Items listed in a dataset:
* * * * * * *

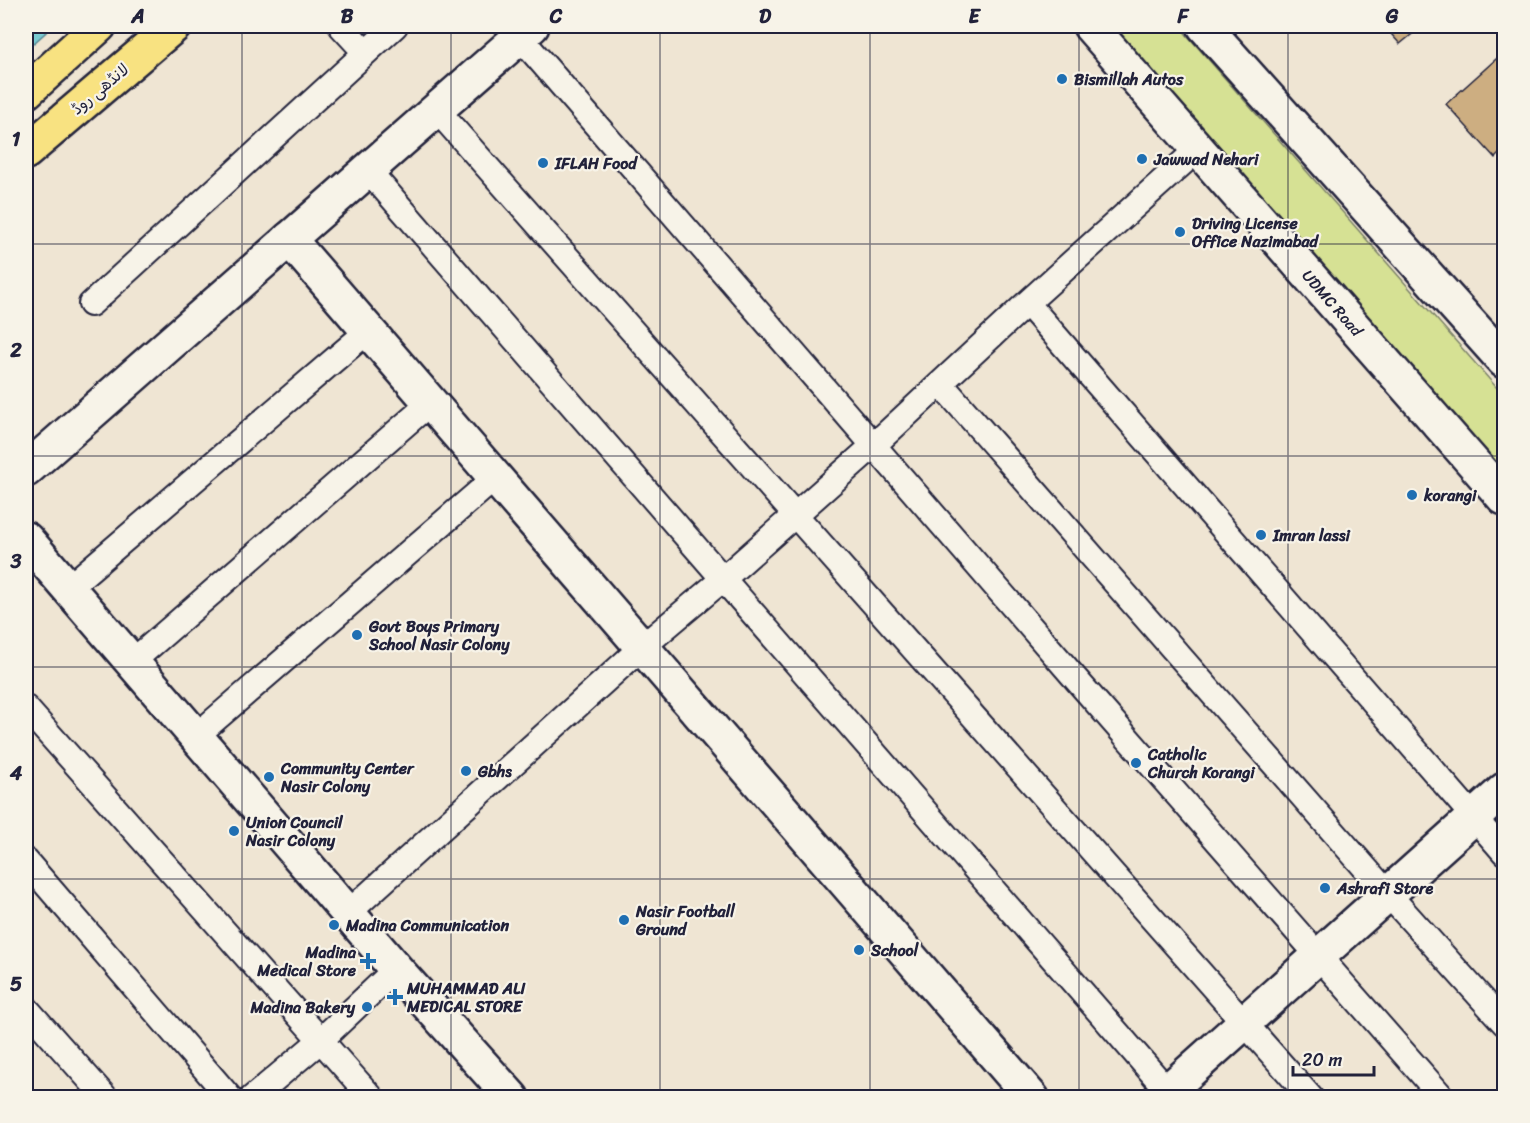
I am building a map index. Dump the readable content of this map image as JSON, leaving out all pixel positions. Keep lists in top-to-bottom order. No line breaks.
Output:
{"streets":{"main road":["لانڈھی روڈ"],"street":["UDMC Road"]},"places":{"other":["Bismillah Autos","Jawwad Nehari","IFLAH Food","Driving License Office Nazimabad","korangi","Imran lassi","Govt Boys Primary School Nasir Colony","Catholic Church Korangi","Gbhs","Community Center Nasir Colony","Union Council Nasir Colony","Ashrafi Store","Nasir Football Ground","Madina Communication","School","Madina Bakery"],"health":["Madina Medical Store","MUHAMMAD ALI MEDICAL STORE"]},"scale_bar":"20 m","grid":{"columns":["A","B","C","D","E","F","G"],"rows":["1","2","3","4","5"]}}
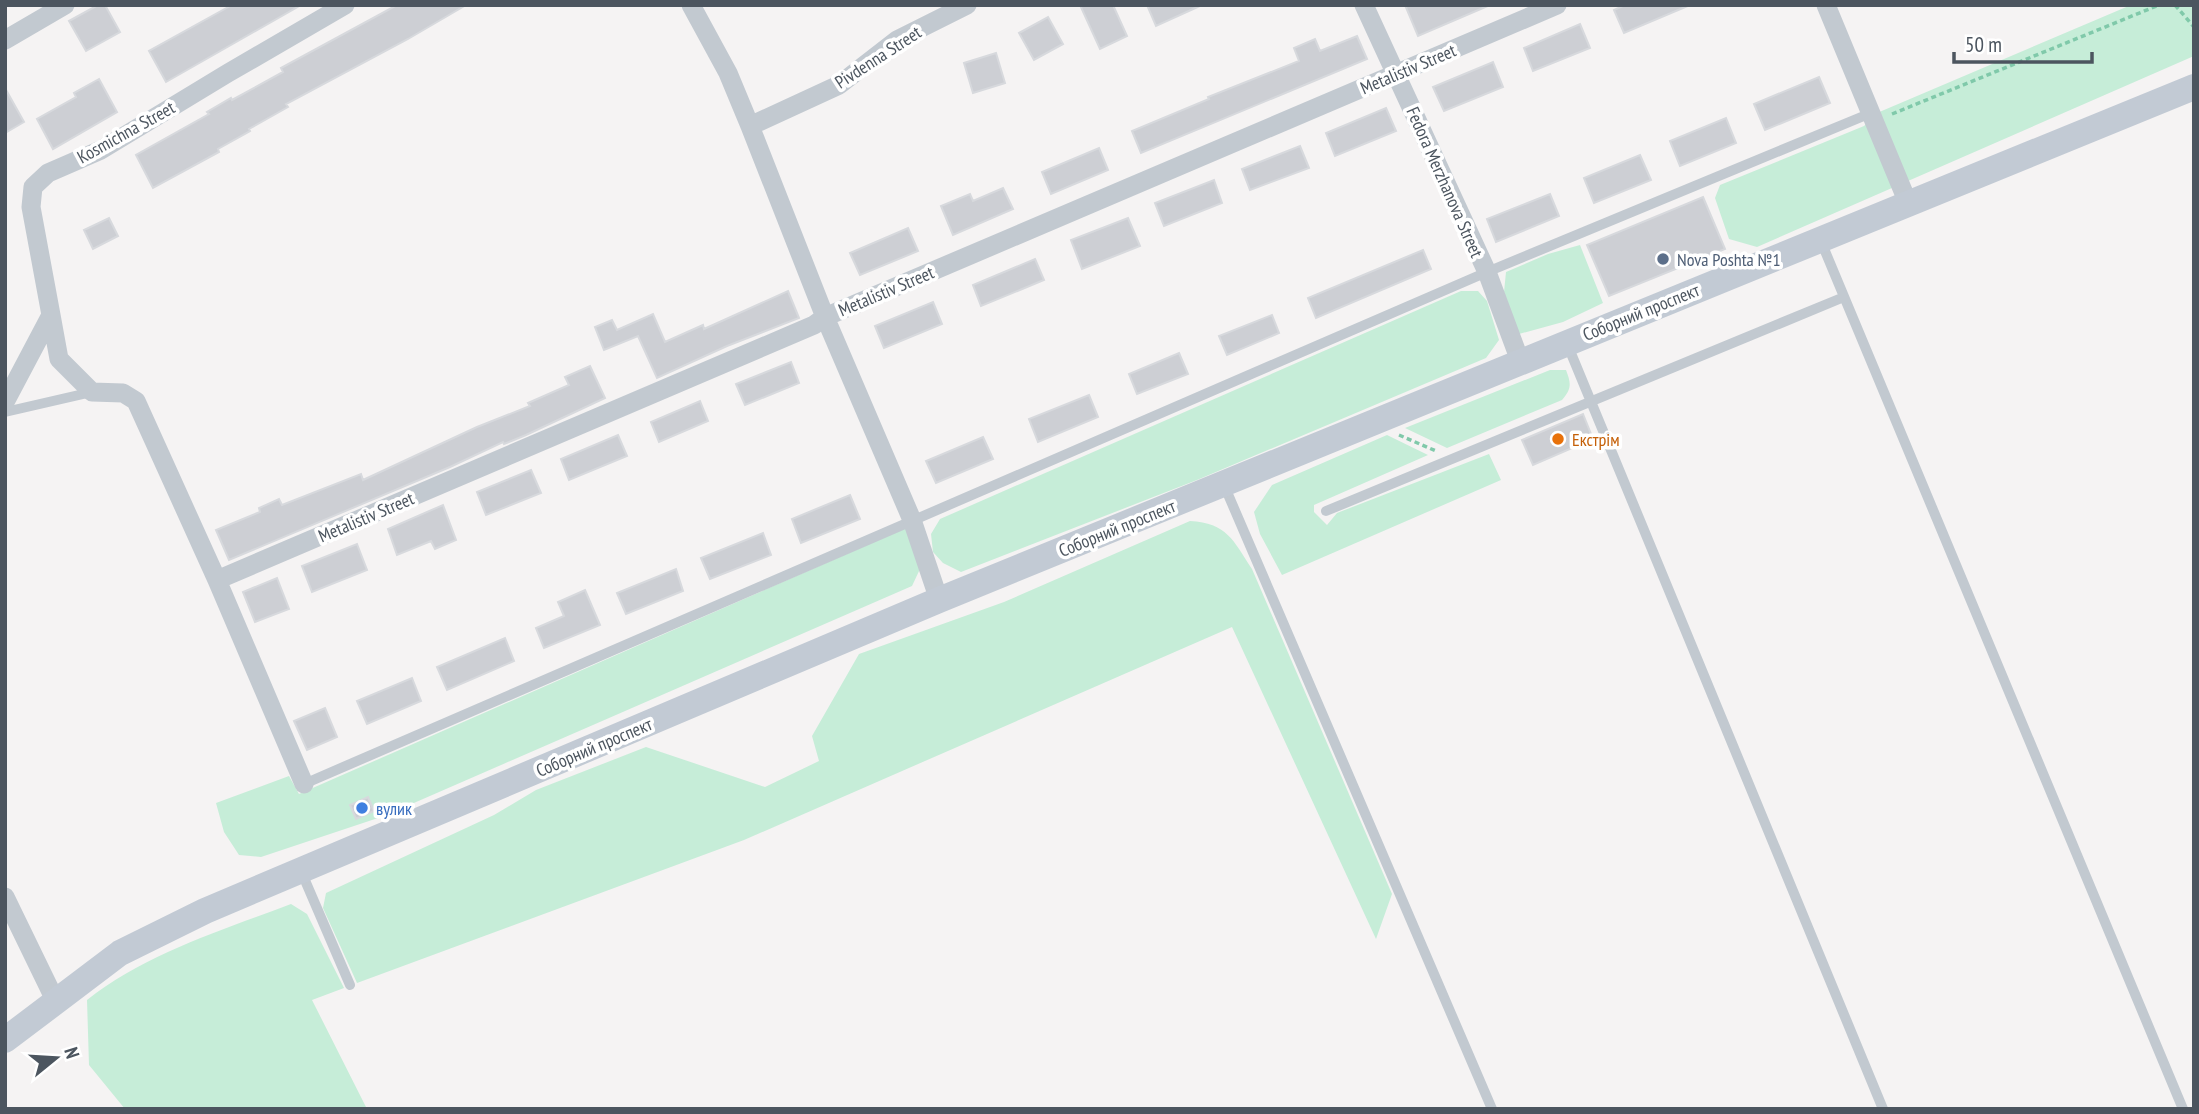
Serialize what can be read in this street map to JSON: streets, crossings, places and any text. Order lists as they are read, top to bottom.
{
  "streets": {
    "main road": ["Соборний проспект"],
    "street": [
      "Pivdenna Street",
      "Metalistiv Street",
      "Kosmichna Street",
      "Fedora Merzhanova Street"
    ]
  },
  "crossings": [
    ["Metalistiv Street", "Fedora Merzhanova Street"],
    ["Fedora Merzhanova Street", "Соборний проспект"]
  ],
  "places": ["Nova Poshta №1", "Екстрім", "вулик"],
  "scale_bar": "50 m",
  "north": "right"
}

* * * * * * *

The output has to match the data above line for line, except that pictures are dropped.

I am building a map index. Dump the readable content of this map image as JSON, leaving out all pixel positions. Keep lists in top-to-bottom order. No line breaks.
Output:
{"streets":{"main road":["لانڈھی روڈ"],"street":["UDMC Road"]},"places":{"other":["Bismillah Autos","Jawwad Nehari","IFLAH Food","Driving License Office Nazimabad","korangi","Imran lassi","Govt Boys Primary School Nasir Colony","Catholic Church Korangi","Gbhs","Community Center Nasir Colony","Union Council Nasir Colony","Ashrafi Store","Nasir Football Ground","Madina Communication","School","Madina Bakery"],"health":["Madina Medical Store","MUHAMMAD ALI MEDICAL STORE"]},"scale_bar":"20 m","grid":{"columns":["A","B","C","D","E","F","G"],"rows":["1","2","3","4","5"]}}
Serialize what can be read in this street map to JSON: streets, crossings, places and any text. Order lists as they are read, top to bottom.
{
  "streets": {
    "main road": ["Соборний проспект"],
    "street": [
      "Pivdenna Street",
      "Metalistiv Street",
      "Kosmichna Street",
      "Fedora Merzhanova Street"
    ]
  },
  "crossings": [
    ["Metalistiv Street", "Fedora Merzhanova Street"],
    ["Fedora Merzhanova Street", "Соборний проспект"]
  ],
  "places": ["Nova Poshta №1", "Екстрім", "вулик"],
  "scale_bar": "50 m",
  "north": "right"
}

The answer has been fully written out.